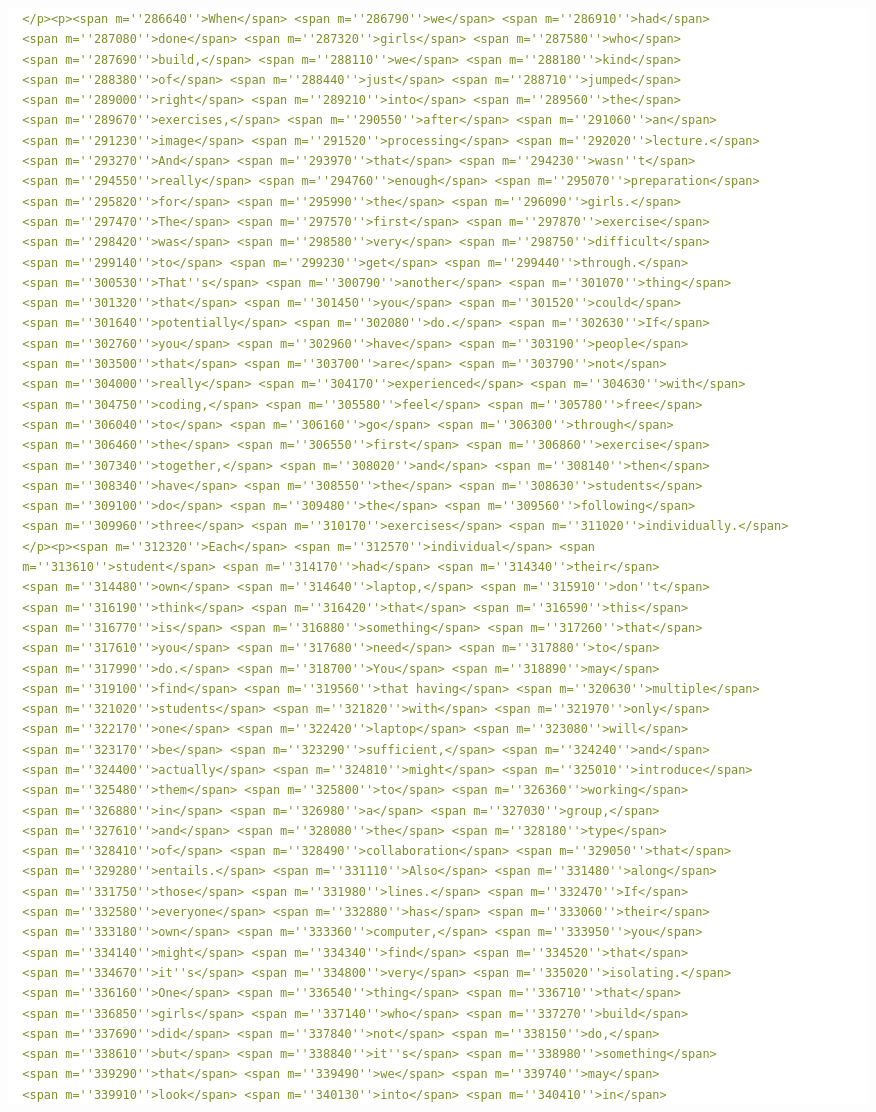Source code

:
 ```yaml
  </p><p><span m=''286640''>When</span> <span m=''286790''>we</span> <span m=''286910''>had</span>
  <span m=''287080''>done</span> <span m=''287320''>girls</span> <span m=''287580''>who</span>
  <span m=''287690''>build,</span> <span m=''288110''>we</span> <span m=''288180''>kind</span>
  <span m=''288380''>of</span> <span m=''288440''>just</span> <span m=''288710''>jumped</span>
  <span m=''289000''>right</span> <span m=''289210''>into</span> <span m=''289560''>the</span>
  <span m=''289670''>exercises,</span> <span m=''290550''>after</span> <span m=''291060''>an</span>
  <span m=''291230''>image</span> <span m=''291520''>processing</span> <span m=''292020''>lecture.</span>
  <span m=''293270''>And</span> <span m=''293970''>that</span> <span m=''294230''>wasn''t</span>
  <span m=''294550''>really</span> <span m=''294760''>enough</span> <span m=''295070''>preparation</span>
  <span m=''295820''>for</span> <span m=''295990''>the</span> <span m=''296090''>girls.</span>
  <span m=''297470''>The</span> <span m=''297570''>first</span> <span m=''297870''>exercise</span>
  <span m=''298420''>was</span> <span m=''298580''>very</span> <span m=''298750''>difficult</span>
  <span m=''299140''>to</span> <span m=''299230''>get</span> <span m=''299440''>through.</span>
  <span m=''300530''>That''s</span> <span m=''300790''>another</span> <span m=''301070''>thing</span>
  <span m=''301320''>that</span> <span m=''301450''>you</span> <span m=''301520''>could</span>
  <span m=''301640''>potentially</span> <span m=''302080''>do.</span> <span m=''302630''>If</span>
  <span m=''302760''>you</span> <span m=''302960''>have</span> <span m=''303190''>people</span>
  <span m=''303500''>that</span> <span m=''303700''>are</span> <span m=''303790''>not</span>
  <span m=''304000''>really</span> <span m=''304170''>experienced</span> <span m=''304630''>with</span>
  <span m=''304750''>coding,</span> <span m=''305580''>feel</span> <span m=''305780''>free</span>
  <span m=''306040''>to</span> <span m=''306160''>go</span> <span m=''306300''>through</span>
  <span m=''306460''>the</span> <span m=''306550''>first</span> <span m=''306860''>exercise</span>
  <span m=''307340''>together,</span> <span m=''308020''>and</span> <span m=''308140''>then</span>
  <span m=''308340''>have</span> <span m=''308550''>the</span> <span m=''308630''>students</span>
  <span m=''309100''>do</span> <span m=''309480''>the</span> <span m=''309560''>following</span>
  <span m=''309960''>three</span> <span m=''310170''>exercises</span> <span m=''311020''>individually.</span>
  </p><p><span m=''312320''>Each</span> <span m=''312570''>individual</span> <span
  m=''313610''>student</span> <span m=''314170''>had</span> <span m=''314340''>their</span>
  <span m=''314480''>own</span> <span m=''314640''>laptop,</span> <span m=''315910''>don''t</span>
  <span m=''316190''>think</span> <span m=''316420''>that</span> <span m=''316590''>this</span>
  <span m=''316770''>is</span> <span m=''316880''>something</span> <span m=''317260''>that</span>
  <span m=''317610''>you</span> <span m=''317680''>need</span> <span m=''317880''>to</span>
  <span m=''317990''>do.</span> <span m=''318700''>You</span> <span m=''318890''>may</span>
  <span m=''319100''>find</span> <span m=''319560''>that having</span> <span m=''320630''>multiple</span>
  <span m=''321020''>students</span> <span m=''321820''>with</span> <span m=''321970''>only</span>
  <span m=''322170''>one</span> <span m=''322420''>laptop</span> <span m=''323080''>will</span>
  <span m=''323170''>be</span> <span m=''323290''>sufficient,</span> <span m=''324240''>and</span>
  <span m=''324400''>actually</span> <span m=''324810''>might</span> <span m=''325010''>introduce</span>
  <span m=''325480''>them</span> <span m=''325800''>to</span> <span m=''326360''>working</span>
  <span m=''326880''>in</span> <span m=''326980''>a</span> <span m=''327030''>group,</span>
  <span m=''327610''>and</span> <span m=''328080''>the</span> <span m=''328180''>type</span>
  <span m=''328410''>of</span> <span m=''328490''>collaboration</span> <span m=''329050''>that</span>
  <span m=''329280''>entails.</span> <span m=''331110''>Also</span> <span m=''331480''>along</span>
  <span m=''331750''>those</span> <span m=''331980''>lines.</span> <span m=''332470''>If</span>
  <span m=''332580''>everyone</span> <span m=''332880''>has</span> <span m=''333060''>their</span>
  <span m=''333180''>own</span> <span m=''333360''>computer,</span> <span m=''333950''>you</span>
  <span m=''334140''>might</span> <span m=''334340''>find</span> <span m=''334520''>that</span>
  <span m=''334670''>it''s</span> <span m=''334800''>very</span> <span m=''335020''>isolating.</span>
  <span m=''336160''>One</span> <span m=''336540''>thing</span> <span m=''336710''>that</span>
  <span m=''336850''>girls</span> <span m=''337140''>who</span> <span m=''337270''>build</span>
  <span m=''337690''>did</span> <span m=''337840''>not</span> <span m=''338150''>do,</span>
  <span m=''338610''>but</span> <span m=''338840''>it''s</span> <span m=''338980''>something</span>
  <span m=''339290''>that</span> <span m=''339490''>we</span> <span m=''339740''>may</span>
  <span m=''339910''>look</span> <span m=''340130''>into</span> <span m=''340410''>in</span>
```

**REQUIRED WORK:**
Every line that holds the word "with" should be copied from the listing.

**ANSWER TO THIS EXERCISE:**
  <span m=''304000''>really</span> <span m=''304170''>experienced</span> <span m=''304630''>with</span>
  <span m=''321020''>students</span> <span m=''321820''>with</span> <span m=''321970''>only</span>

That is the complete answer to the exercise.